The proposed North China economic region illustrates the difficulties of building integrated economic zones across provinces that, whatever their historical or geographic ties, currently display wildly different levels of development and divergent industrial structures. Moreover, in many cases, these provinces lack the basic physical and human infrastructure necessary to build economies of scale with efficient and flexible supply chain networks. These factors will constrain the central government’s efforts to reverse the broad economic imbalances caused by decades of provincially oriented political and economic planning. In some cases, they could undermine the effectiveness of new regional economic zones altogether.

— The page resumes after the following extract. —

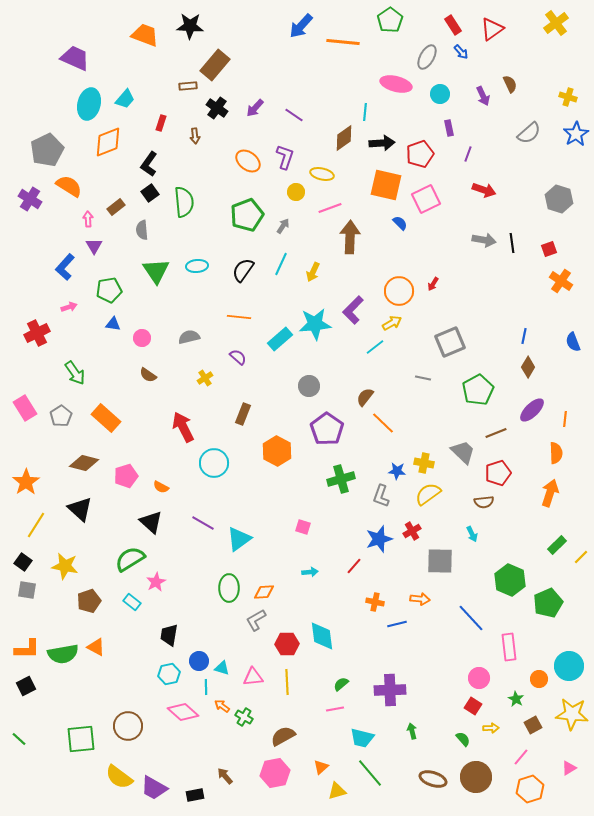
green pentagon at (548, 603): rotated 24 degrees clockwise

Nonetheless, it is important to note that the process is in its infancy. Just as the Yangtze and Pearl River delta regions were not built overnight, their northern and inland successors will take time to develop. For now, it is simply worth noting that the central government’s approach to regional economic development appears to be shifting, with potentially significant implications for economic growth, social and political stability, and investment opportunities in the coming years.